Hilferding never quite associated himself with the radical left that converged around Rosa Luxemburg, however. He also kept his distance, despite an initial political friendship with Leon Trotsky, from the Russian radical left (Bolshevists), and opted for democratic socialism instead. Although Hilferding was openly critical of the SPD’s embrace of World War I and eventually became the leader of the antiwar Independent Social Democrats, he had a rather pragmatic-realist view of the German Revolution of 1918 to 1919. To aid the Weimar Republic, Hilferding radically reformulated his concept of organized capitalism into a kind of parliamentary welfare state regime, a precursor to neo-Marxism’s capitalist democracy, to substantiate and legitimize SPD support and actions in the Republic.

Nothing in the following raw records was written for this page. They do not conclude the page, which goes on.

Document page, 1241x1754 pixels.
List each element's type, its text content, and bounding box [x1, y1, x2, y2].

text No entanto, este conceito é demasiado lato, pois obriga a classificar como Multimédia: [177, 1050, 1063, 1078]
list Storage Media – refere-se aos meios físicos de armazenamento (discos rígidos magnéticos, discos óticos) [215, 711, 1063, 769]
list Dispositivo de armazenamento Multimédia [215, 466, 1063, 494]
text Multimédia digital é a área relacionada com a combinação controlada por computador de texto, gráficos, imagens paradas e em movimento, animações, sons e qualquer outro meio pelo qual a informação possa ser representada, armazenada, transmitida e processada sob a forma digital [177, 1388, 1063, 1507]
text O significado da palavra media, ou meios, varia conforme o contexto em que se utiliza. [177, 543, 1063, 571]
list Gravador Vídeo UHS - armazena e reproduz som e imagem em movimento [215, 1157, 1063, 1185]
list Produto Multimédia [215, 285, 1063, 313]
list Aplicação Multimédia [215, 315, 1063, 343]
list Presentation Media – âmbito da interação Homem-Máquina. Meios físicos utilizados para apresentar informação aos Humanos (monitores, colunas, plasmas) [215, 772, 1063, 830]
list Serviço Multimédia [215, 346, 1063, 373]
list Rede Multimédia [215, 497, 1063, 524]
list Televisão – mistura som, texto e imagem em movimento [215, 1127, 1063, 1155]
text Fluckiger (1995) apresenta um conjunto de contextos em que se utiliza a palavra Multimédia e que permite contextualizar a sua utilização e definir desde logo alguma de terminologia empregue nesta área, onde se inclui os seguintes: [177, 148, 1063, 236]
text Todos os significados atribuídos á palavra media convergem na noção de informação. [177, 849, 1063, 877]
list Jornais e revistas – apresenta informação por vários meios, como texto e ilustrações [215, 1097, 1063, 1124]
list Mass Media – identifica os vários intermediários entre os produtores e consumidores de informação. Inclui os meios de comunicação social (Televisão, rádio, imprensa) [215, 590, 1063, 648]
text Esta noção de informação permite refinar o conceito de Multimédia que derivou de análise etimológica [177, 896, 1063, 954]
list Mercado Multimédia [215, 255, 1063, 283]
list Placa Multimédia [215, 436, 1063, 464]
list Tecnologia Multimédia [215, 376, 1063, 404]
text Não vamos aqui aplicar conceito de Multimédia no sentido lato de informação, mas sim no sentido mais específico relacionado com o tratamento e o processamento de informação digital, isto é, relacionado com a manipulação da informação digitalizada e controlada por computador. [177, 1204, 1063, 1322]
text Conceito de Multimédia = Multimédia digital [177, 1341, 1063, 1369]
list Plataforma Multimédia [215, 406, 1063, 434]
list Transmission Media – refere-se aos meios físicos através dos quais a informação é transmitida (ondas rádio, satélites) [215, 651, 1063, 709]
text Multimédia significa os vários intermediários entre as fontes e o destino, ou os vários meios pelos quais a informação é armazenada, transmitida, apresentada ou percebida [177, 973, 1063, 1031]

When Adolf Hitler came to power, Hilferding fled Germany. His last political intervention was the exiled SPD’s radical Prague Program in 1934, which called upon the German working class to rise up against the dictatorship. His final, unfinished work, The Historical Problem (1940–1941), presents his departure from classical Marxism. In it Hilferding anticipates the idea of the relative autonomy of the state and a move from “class” to the concept of “social groups.” He also asserts the importance of psychology in understanding social phenomena. Hilferding was arrested in Marseille, Vichy France, extradited, and died in Paris on February 10, 1941, after being tortured by the Gestapo.

Bibliography:

  1. Hilferding, Rudolf. Finance Capital: A Study of the Latest Phase of Capitalist Development. Edited and with a preface by Tom Bottomore.Translated by Morris Watnick and Sam Gordon. London: Routledge and Kegan Paul, 1981.
  2. Zwischen den Stühlen: Oder über die Unvereinbarkeit von Theorie und Praxis: Schriften Rudolf Hilferdings, 1904–1940. Edited by Cora Stephan. Bonn, Germany: Dietz, 1982.
  3. Smaldone,William. Rudolf Hilferding: The Tragedy of a German Social Democrat. DeKalb: Northern Illinois University Press, 1998.
  4. Wagner, F. Peter. Rudolf Hilferding: Theory and Politics of Democratic Socialism. Atlantic Highlands, N.J.: Humanities Press, 1996.
  5. Zoninsein, Jonas. Monopoly Capital: Hilferding and 20th Century Capitalism. New York: Greenwood Press, 1990.